*TASK 1*: According to the text on Qualcomm's financial reports, what was the peak of Qualcomm's inventory-to-revenue ratio, and in which quarter did it occur?
*TASK 2*: Pick up the text on Qualcomm's financial reports after its last sentence and keep writing it.

TEXT BLOCK Start Marker

A useful metric for assessing inventory levels is the inventory-to-revenue ratio. The higher this ratio, the greater the inventory level and sales pressure. During 2020-2021, Qualcomm's inventory-to-revenue ratio was healthy, mostly staying below 35%, and the stock price trended upward accordingly.
However, as the mobile industry entered a downward cycle in 2022, Qualcomm's inventory-to-revenue ratio climbed, peaking at nearly 80% in Q3 2023. During this period, Qualcomm's stock performance also struggled.
In recent quarters, Qualcomm's inventory-to-revenue ratio has started to improve, and the stock price has rebounded to new highs. However, the current ratio remains higher than the 30%-40% range seen in the past. Moving forward, we need to keep an eye on future financial reports to see if this trend of improvement continues.
4. Profitability
As the mobile industry experiences a cyclical rebound, the improvement in Qualcomm's profitability may be a key focus for the market.
From a gross margin perspective, as global mobile sales recover, Qualcomm's overall gross margin has also risen, albeit slowly, from a low of around 55% to about 56%. This improvement is modest and still falls short of the previous peak of approximately 60%.
Regarding net margin, Qualcomm has improved from around 17% to approximately 23%, but there is still room to grow compared to the previous high of over 30%.
In future financial reports, we should continue to monitor whether Qualcomm's gross and net margins can further improve.
Having read this far, you may now have a deeper understanding of how to interpret Qualcomm's financial reports. It's noteworthy that the release of earnings reports from prominent companies may present unique trading opportunities for different types of investors.
For instance, if an investor, after analyzing past reports and considering recent developments, believes a company's latest earnings will send positive signals and boost the short-term stock price, they might consider taking a long position. This could involve buying the underlying stock or purchasing call options.
Conversely, if the investor expects the earnings to be unfavorable and potentially pressure the stock price, they might consider taking a short position, either through short selling or buying put options.

TEXT BLOCK End Marker
PROVIDED MATERIAL Start Marker

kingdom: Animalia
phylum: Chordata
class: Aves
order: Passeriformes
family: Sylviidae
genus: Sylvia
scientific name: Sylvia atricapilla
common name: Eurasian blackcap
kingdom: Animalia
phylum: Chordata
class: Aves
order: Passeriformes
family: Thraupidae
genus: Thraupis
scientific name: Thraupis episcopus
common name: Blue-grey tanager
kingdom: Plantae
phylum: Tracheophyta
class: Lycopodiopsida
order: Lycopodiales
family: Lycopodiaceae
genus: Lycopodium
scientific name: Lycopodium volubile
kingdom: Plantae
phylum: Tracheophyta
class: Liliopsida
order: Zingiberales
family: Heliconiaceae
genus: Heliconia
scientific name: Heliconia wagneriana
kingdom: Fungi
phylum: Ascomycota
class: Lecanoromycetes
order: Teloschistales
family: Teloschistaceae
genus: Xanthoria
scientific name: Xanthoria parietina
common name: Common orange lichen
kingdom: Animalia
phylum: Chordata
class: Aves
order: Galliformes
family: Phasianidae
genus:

PROVIDED MATERIAL End Marker

*WRITTEN ANSWER 1*: It peaked at nearly 80% in Q3 2023.

*WRITTEN ANSWER 2*:
If the report's outcome is unclear but volatility is expected, they might use a straddle strategy, buying both calls and puts.
However, investors should carefully assess their risk tolerance, particularly when considering high-risk trades like short selling or options, before making any trading decisions.
Summary
When reading Qualcomm's financial reports, we should focus on four key aspects: core business, growth drivers, inventory levels, and profitability.
Core Business: Qualcomm's primary revenue source is its mobile chip business, which is heavily influenced by the mobile industry's shipment cycles. The stability of this core business largely depends on Qualcomm's ability to reverse the trend of declining market share.
Growth Drivers: Qualcomm's current growth driver is its automotive chip business, with potential future growth from AI PC chips. Monitoring the revenue scale of these segments may help us gauge whether they can accelerate Qualcomm's overall revenue growth.
Inventory Levels: The inventory-to-revenue ratio is closely tied to stock performance. Currently, this ratio is improving, and we should watch if the trend continues.
Profitability: Qualcomm's profitability is rebounding. We may observe the improvements in gross and net margins to assess if this upward trend is sustained.
Each earnings report may present new investment opportunities, so investors should align their strategies with their risk capacity.